The difference is how they tend to age. EVA foam can permanently compress as the foam structure collapses. TPU, especially when printed with an open or lattice structure, may settle gradually as the structure adapts under repeated load.
This means that in real clinical practice, TPU and EVA insoles may still be replaced at similar intervals for some patients. The surface of a TPU insole may remain intact for longer, but replacement decisions are often driven by compression, loss of support, patient comfort, hygiene, footwear use and clinical goals.

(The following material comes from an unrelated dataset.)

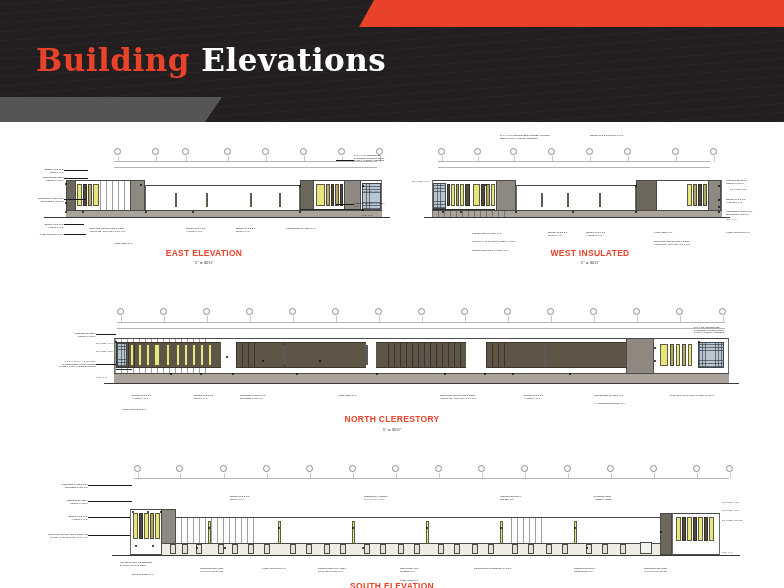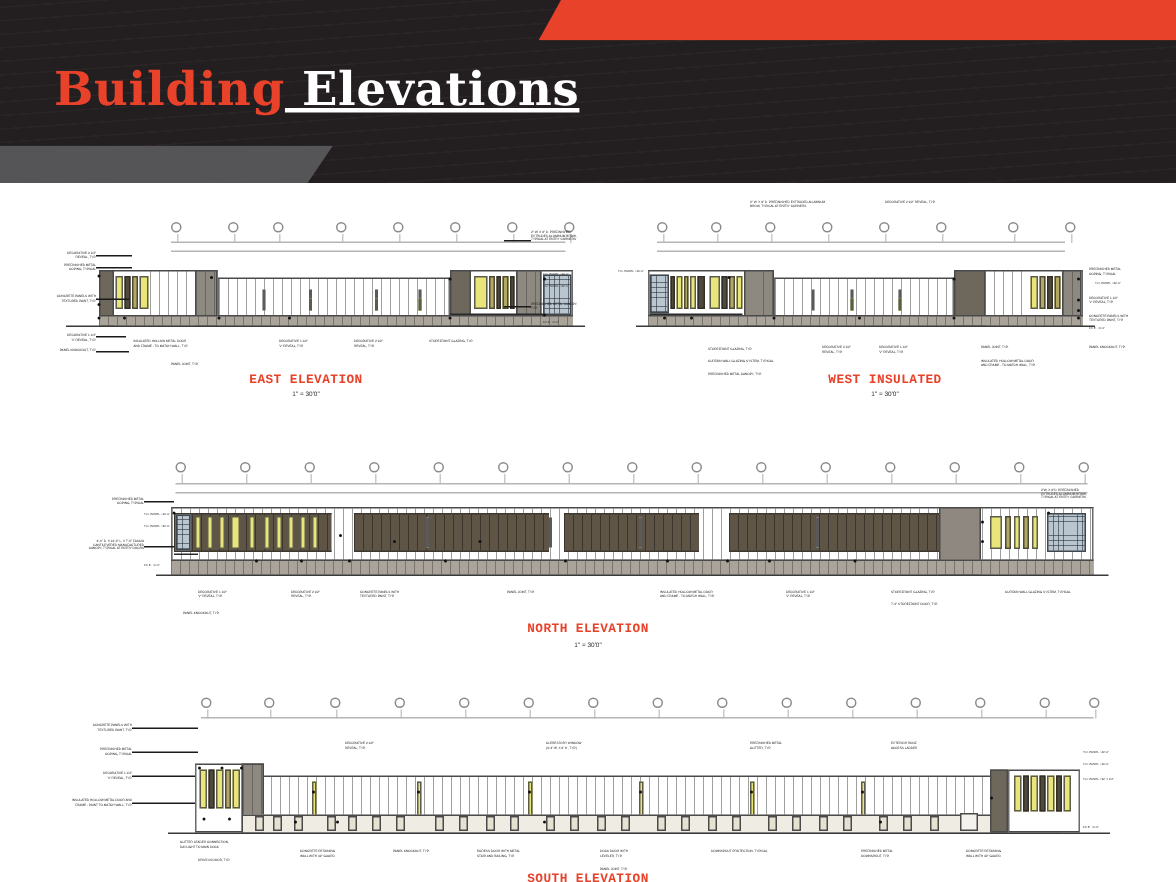"Elevations" .hdr-title .t-white { text-decoration: underline -> none }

What This Means for O&P and Podiatry Services
For orthotic and prosthetic clinicians, TPU should not be positioned simply as “longer lasting EVA.” It is better understood as a different material platform with different advantages.
TPU can offer:
- Strong wear resistance
- Digital repeatability
- Adjustable stiffness zones
- Lattice-based cushioning and support
- Reduced manual finishing in some workflows
- Consistent production from saved digital designs
- Opportunities for pressure-informed, patient-specific orthotic design
EVA can still offer:
- Familiar clinical handling
- Fast modification
- Comfortable accommodative support
- Simple milling workflows
- Lower technical barriers for many workshops
- Established use across routine orthotic care
The Clinical Takeaway
For clinics adopting digital orthotic production, 3D-printed TPU insoles offer an innovative and durable option, especially where wear resistance, design repeatability and tailored biomechanical support are priorities.
However, replacement cycles should still be based on clinical review rather than material claims alone. The key question is not only whether the insole surface remains intact, but whether the device continues to provide the intended support, comfort and function for the patient.
In that sense, TPU gives clinicians an important new tool. It does not eliminate the need for follow-up, reassessment or replacement, but it does open the door to more precise, data-driven and durable insole design.